If a NN learns a more complex solution that works perfectly for a less complex subset it meets later on, there is little pressure to meet the simpler solution. Especially when we're talking about instances where the more complex solution might be more robust to any weird permutations it might meet on the internet. e.g there is probably a simpler way to translate text that never has typos and a LLM will never converge on it.

Decoding/Encoding b64 is not the first thing it will learn. It will learn to predict it first as it predicts any other language carrying sequence. Then, it will learn to translate it, mostly like long after learning how to translate other languages. All that will have some impact on the exact process it carries out with b64.

And like i said, we already know for a fact it's not just doing naive substitution because it can recover corrupted b64 text wholesale that our substitutions cannot.

> examples abound in which NNs are discovered to learn weird esoteric algorithms when simpler ones exist

What examples do you have in mind?

Normally it's the opposite, where one hopes for the neural net to learn something complex, and it picks up on a far simpler pattern and uses that instead (e.g. all your enemy tanks are on a desert background, vs the others on a grass background, so it learns to discriminate based on sand vs grass).

You're anthmorphizing by saying that corrupted b64 text can be recovered.

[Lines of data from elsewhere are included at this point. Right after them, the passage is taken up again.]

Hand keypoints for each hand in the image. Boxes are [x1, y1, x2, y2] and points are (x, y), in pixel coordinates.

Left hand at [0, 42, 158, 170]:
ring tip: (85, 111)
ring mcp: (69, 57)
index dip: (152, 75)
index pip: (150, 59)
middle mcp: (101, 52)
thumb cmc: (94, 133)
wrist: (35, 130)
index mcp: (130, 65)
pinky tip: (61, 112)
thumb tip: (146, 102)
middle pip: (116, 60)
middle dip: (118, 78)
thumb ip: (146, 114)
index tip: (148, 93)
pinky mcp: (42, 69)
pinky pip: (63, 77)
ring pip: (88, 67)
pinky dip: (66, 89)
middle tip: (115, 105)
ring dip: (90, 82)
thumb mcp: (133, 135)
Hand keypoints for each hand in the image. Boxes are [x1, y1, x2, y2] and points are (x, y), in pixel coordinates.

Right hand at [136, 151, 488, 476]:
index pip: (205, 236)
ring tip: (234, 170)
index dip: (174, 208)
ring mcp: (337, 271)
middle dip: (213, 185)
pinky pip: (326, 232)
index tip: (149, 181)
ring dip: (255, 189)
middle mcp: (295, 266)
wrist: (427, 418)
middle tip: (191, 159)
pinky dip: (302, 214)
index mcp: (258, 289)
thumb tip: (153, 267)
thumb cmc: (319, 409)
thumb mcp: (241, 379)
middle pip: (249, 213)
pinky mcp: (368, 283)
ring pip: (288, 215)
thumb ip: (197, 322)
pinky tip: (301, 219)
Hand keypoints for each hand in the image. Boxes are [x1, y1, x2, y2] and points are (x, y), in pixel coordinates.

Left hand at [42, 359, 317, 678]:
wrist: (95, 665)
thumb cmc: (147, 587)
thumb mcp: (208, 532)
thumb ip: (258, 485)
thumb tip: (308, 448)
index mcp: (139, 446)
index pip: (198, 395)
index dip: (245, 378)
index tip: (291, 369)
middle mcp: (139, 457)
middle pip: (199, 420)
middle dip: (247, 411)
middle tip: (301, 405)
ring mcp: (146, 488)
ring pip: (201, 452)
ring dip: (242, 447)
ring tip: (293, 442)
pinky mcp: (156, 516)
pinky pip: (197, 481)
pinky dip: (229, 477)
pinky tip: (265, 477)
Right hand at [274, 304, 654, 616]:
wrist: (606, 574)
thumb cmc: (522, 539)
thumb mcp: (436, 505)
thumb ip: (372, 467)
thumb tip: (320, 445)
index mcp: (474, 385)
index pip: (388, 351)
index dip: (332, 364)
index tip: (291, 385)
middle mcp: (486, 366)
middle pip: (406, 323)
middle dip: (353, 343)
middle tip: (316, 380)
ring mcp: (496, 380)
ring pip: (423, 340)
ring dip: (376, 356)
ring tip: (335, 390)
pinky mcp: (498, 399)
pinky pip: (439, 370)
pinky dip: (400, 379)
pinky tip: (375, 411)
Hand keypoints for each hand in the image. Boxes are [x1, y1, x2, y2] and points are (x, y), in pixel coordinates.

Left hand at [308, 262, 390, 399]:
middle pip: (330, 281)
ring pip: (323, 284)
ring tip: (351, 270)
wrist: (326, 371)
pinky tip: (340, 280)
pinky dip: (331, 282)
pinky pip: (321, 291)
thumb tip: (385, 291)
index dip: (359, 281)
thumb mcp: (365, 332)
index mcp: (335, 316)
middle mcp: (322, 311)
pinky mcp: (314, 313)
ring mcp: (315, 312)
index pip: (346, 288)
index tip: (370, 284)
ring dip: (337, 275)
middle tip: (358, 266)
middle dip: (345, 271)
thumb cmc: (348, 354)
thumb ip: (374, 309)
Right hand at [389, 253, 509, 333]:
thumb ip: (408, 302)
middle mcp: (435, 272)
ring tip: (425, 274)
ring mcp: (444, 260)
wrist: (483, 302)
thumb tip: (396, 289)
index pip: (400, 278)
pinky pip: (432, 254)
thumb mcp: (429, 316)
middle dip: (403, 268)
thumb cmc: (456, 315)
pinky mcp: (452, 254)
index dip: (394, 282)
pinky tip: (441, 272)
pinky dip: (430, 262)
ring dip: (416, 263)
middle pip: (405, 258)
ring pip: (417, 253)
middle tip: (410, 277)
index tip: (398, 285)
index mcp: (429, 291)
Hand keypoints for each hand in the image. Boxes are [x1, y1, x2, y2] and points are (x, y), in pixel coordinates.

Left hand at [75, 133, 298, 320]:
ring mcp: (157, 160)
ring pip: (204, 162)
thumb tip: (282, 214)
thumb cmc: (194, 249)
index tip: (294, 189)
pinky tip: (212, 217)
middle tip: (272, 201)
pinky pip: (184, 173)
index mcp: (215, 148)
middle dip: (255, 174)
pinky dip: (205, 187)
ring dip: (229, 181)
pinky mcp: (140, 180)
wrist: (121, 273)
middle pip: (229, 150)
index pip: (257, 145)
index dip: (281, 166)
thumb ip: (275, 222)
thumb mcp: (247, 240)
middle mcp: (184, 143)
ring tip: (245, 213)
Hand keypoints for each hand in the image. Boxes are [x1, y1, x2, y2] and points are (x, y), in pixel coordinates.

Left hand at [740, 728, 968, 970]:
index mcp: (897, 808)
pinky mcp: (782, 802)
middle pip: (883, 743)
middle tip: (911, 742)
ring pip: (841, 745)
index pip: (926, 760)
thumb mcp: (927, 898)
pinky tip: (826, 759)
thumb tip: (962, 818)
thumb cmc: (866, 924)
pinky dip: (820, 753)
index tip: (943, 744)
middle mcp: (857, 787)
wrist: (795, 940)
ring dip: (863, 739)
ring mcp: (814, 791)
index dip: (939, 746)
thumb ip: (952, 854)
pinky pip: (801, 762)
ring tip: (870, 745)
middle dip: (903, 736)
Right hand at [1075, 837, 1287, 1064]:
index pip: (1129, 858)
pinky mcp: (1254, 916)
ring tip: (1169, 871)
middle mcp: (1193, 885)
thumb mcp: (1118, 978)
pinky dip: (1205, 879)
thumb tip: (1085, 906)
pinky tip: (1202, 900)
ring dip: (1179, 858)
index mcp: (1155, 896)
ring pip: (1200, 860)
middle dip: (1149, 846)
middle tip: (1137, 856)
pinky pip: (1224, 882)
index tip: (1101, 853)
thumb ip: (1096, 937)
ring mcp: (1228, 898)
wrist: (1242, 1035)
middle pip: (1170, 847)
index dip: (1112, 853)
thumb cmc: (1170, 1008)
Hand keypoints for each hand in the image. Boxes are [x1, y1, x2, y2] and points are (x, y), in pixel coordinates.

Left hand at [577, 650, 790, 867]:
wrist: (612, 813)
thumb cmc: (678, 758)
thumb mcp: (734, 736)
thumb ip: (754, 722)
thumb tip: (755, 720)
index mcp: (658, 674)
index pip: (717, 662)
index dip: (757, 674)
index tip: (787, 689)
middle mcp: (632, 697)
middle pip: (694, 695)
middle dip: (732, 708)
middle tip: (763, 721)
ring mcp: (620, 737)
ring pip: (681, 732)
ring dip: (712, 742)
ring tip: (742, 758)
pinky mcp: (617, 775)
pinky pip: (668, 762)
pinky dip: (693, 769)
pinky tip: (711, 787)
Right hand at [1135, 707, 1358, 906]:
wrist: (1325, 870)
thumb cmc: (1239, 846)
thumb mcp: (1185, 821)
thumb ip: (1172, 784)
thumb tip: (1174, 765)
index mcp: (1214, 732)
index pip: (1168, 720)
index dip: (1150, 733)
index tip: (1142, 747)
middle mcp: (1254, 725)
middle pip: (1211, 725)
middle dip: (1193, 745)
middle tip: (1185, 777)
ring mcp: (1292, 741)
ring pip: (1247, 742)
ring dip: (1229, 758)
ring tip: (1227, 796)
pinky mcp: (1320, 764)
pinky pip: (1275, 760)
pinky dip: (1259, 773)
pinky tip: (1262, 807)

There is no "recovery process", but rather conflicting prediction patterns of b64 encoding predicting the corresponding plain text, and the plain text predicting it's own continuation.

e.g.

"the cat sat on the mat" encodes as dGhlIGNhdCBzYXQgb24gdGhlIG1hdA==, but say we've instead got a corrupted dGhlIGNhdCBzYXQgb24gdGhlIHh4dA== that decodes to "the cat sat on the xxt", so if you ask ChatGPT to decode this, it might start generating as:

dGhlIGNhdCBzYXQgb24gdGhlIHh4dA== decodes to "the cat sat on the" ...

At this point the LLM has two conflicting predictions - the b64 encoding predicting "xxt", and the plain text that it has generated so far predicting "mat". Which of these will prevail is going to depend on the specifics. I haven't tried it, but presumably this "recovery" only works where the encoded text is itself predictable ... it won't happen if you encode a random string of characters.